* _Available records_:
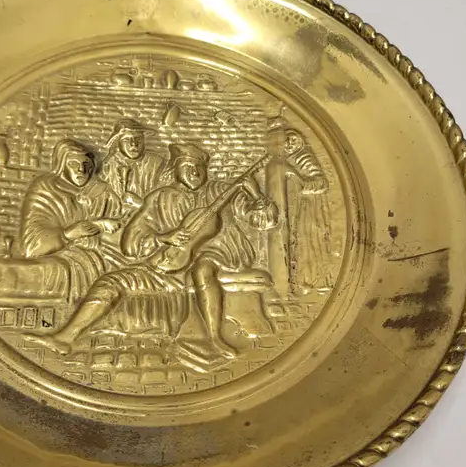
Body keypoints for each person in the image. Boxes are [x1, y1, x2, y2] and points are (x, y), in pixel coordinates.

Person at [22, 143, 277, 359]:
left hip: (220, 255)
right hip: (164, 264)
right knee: (110, 283)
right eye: (187, 167)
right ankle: (64, 338)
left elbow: (264, 221)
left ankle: (215, 337)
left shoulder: (221, 191)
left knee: (203, 269)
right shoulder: (160, 198)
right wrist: (164, 236)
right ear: (176, 170)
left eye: (199, 167)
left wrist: (256, 194)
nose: (194, 172)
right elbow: (131, 243)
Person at [18, 138, 124, 299]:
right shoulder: (46, 189)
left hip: (106, 254)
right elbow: (31, 245)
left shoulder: (103, 191)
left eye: (86, 165)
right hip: (65, 256)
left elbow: (120, 224)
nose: (81, 170)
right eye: (73, 164)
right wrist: (67, 234)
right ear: (62, 165)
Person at [281, 129, 333, 292]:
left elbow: (321, 183)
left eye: (292, 140)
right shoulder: (286, 160)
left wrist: (300, 184)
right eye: (285, 141)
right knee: (299, 245)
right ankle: (303, 280)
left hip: (309, 209)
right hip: (297, 208)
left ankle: (315, 280)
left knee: (310, 244)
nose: (289, 144)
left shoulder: (304, 158)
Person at [99, 117, 169, 208]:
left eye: (138, 139)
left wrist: (141, 204)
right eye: (127, 140)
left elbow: (166, 202)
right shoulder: (108, 166)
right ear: (117, 143)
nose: (134, 144)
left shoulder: (157, 164)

* _Exercise_:
Show every line of the material above in which "wrist" is present.

* _Exercise result_:
right wrist: (164, 236)
left wrist: (256, 194)
right wrist: (67, 234)
left wrist: (300, 184)
left wrist: (141, 204)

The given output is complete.